Una noche nublada, La Carretilla zarpó del puerto de Valencia, tras llenar de mercancías sus torres de contenedores. El titan metálico navegaría el Pacífico como las carabelas de Colón, y llegaría a su destino final en el continente americano.
En cubierta, un marinero caminaba por babor cuando un tenue tintineo, casi ahogado por el llanto del océano al ser rebanado por el casco, llamó su atención. A pesar de los silbidos, crujidos y chirridos del carguero, el peculiar tintineo, demasiado metódico para ser producido por el viento o tenue para provenir del motor, abrumó sus oídos.
El marinero dio con su ubicación en uno de los contenedores. Sus compañeros, curiosos sobre el origen de ese sonido, se juntaron para abrir el contenedor, pero al hacerlo, el sonido cesó de inmediato.
Tan pronto pusieron el candado, otro marino llamó. El tintineo persistía en estribor. Por segunda vez, ubicaron el contenedor donde aparentemente el sonido se originaba, pero el tintineo desapareció tan pronto como abrieron la puerta.

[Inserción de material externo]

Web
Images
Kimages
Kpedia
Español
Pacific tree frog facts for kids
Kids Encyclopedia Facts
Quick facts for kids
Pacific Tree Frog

Prosiguieron así toda la noche. Lo mismo sucedió la noche siguiente y la noche tras esa. Continuó por días, luego semanas, el sonido taladrando un agujero en sus cabezas, el insomnio arrastrándolos a la demencia.

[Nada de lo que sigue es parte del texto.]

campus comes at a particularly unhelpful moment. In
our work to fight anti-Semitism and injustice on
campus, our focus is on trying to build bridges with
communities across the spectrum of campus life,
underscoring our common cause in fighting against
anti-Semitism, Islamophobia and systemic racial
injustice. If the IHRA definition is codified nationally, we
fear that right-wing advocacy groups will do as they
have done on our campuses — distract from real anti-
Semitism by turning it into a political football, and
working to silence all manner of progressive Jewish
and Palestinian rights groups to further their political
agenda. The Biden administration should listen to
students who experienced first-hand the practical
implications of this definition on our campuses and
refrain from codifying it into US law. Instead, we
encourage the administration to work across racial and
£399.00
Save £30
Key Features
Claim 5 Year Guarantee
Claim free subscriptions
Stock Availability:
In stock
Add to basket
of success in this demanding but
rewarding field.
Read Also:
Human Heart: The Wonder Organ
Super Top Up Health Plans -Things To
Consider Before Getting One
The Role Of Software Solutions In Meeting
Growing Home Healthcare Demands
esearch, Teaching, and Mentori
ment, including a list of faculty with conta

Abrieron los contenedores y buscaron entre las mercancías; abrieron las latas de atún y conservas; las cajas de electrodomésticos y televisores; las bolsas selladas de soya, arroz y tamarindo. El tintineo persistía.

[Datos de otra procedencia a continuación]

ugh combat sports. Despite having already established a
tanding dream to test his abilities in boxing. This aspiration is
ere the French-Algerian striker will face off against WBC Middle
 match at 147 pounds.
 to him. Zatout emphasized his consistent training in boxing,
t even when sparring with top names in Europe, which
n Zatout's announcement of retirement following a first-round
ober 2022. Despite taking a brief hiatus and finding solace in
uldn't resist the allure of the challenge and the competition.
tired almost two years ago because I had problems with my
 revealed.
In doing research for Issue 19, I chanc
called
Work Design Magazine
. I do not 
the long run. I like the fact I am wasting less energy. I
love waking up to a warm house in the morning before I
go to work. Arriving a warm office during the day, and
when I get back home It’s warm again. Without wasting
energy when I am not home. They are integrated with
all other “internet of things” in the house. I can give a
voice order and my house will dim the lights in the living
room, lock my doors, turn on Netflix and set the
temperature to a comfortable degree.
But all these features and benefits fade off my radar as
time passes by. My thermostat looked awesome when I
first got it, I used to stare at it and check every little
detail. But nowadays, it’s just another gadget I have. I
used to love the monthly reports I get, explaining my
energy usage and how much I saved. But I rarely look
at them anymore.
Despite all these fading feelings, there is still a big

Fue un buque pesquero el que los encontró. Su tripulación observó el casco inferior y el timón torcido por encima del agua, la hélice rechinando mientras giraba suavemente. Bajo la superficie, las torres de contenedores, sostenidas por gruesas cadenas, se mantenían en su lugar como estalactitas, mientras la vida marina se deleitaba con el manjar provisto de productos esparcidos y marineros ahogados. Y mientras el buque pasaba por un costado, algunos marineros, plagados de tantas preguntas como asombro, podían escuchar el sonar de un tenue tintineo.